Description of the task: Repeat the data word for word, beginning at the line that has "What is the largest slice in the pie chart?" and stopping at the end of the data. Leave the pictures out.

-- Records provided follows --

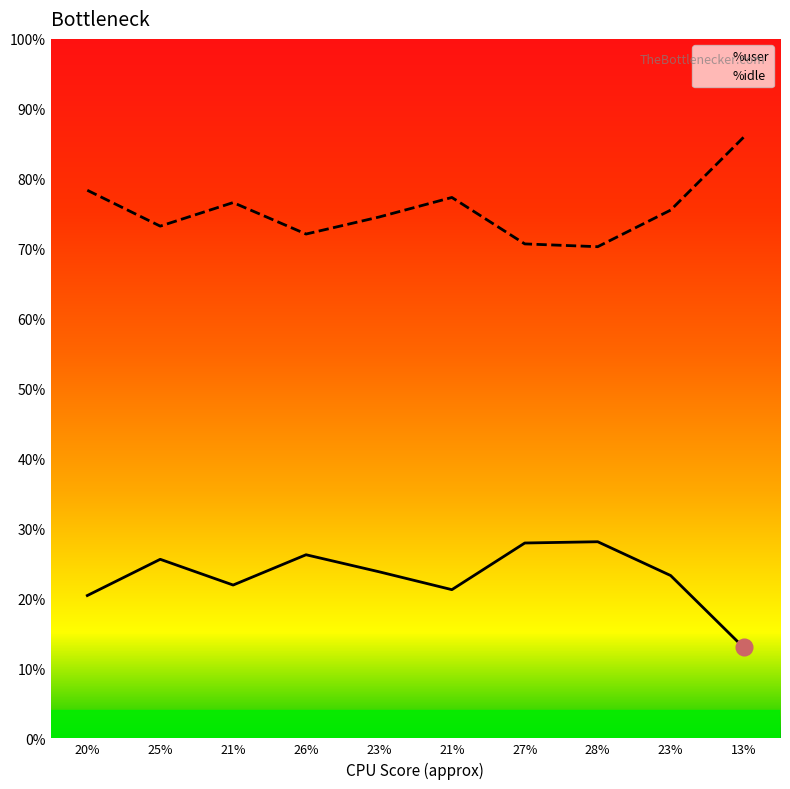

Is it true that %user equals 16.0 at 25%?

False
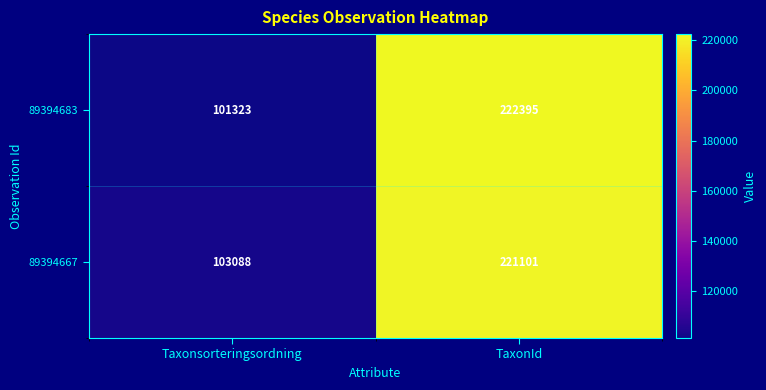

The 89394667 series shows 58882 at Taxonsorteringsordning. True or false?

False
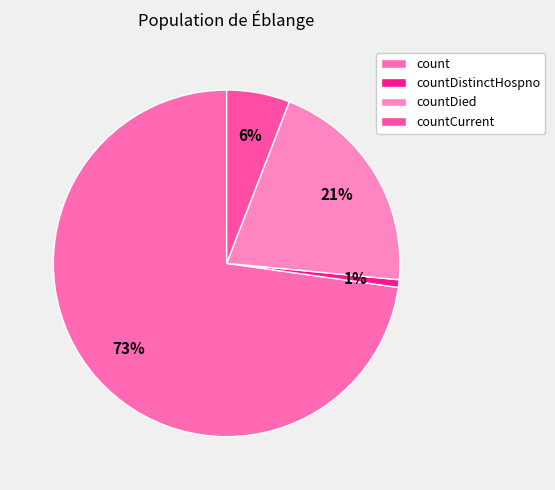

What is the largest slice in the pie chart?

count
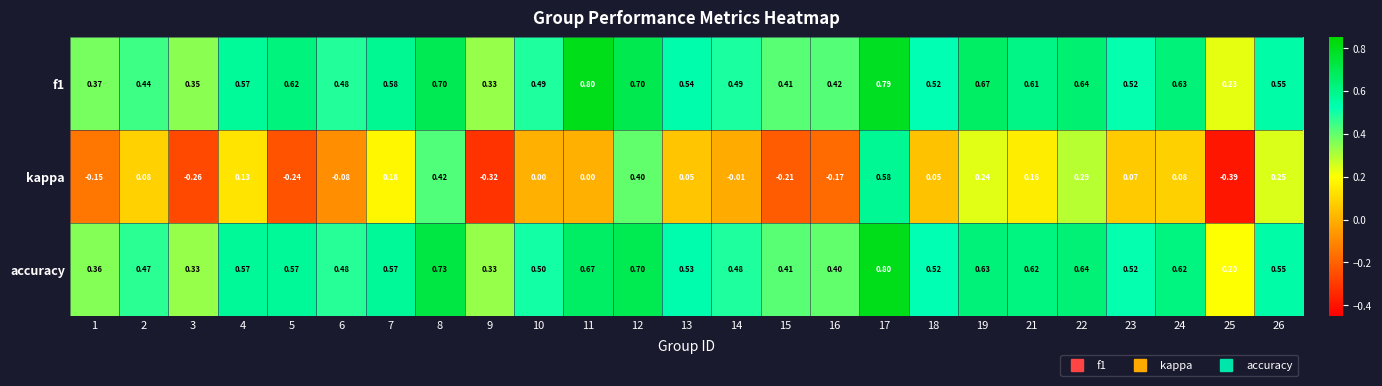

Which series has the widest spread of values?

kappa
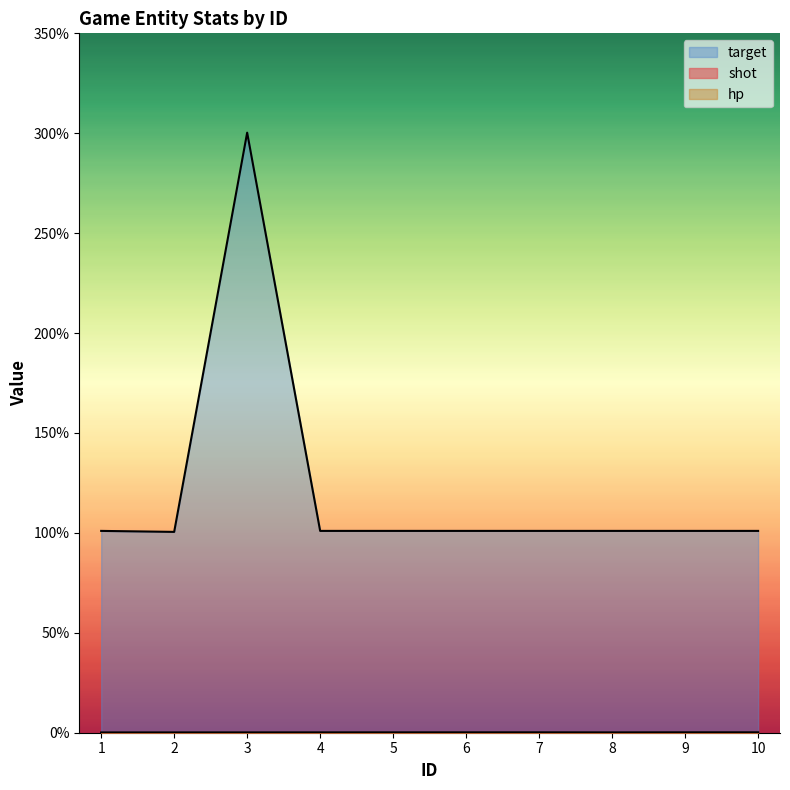

At which label does target first exceed 10100?

3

-- Records provided concluded --

Written solution:
What is the largest slice in the pie chart?

count

Which series has the widest spread of values?

kappa

At which label does target first exceed 10100?

3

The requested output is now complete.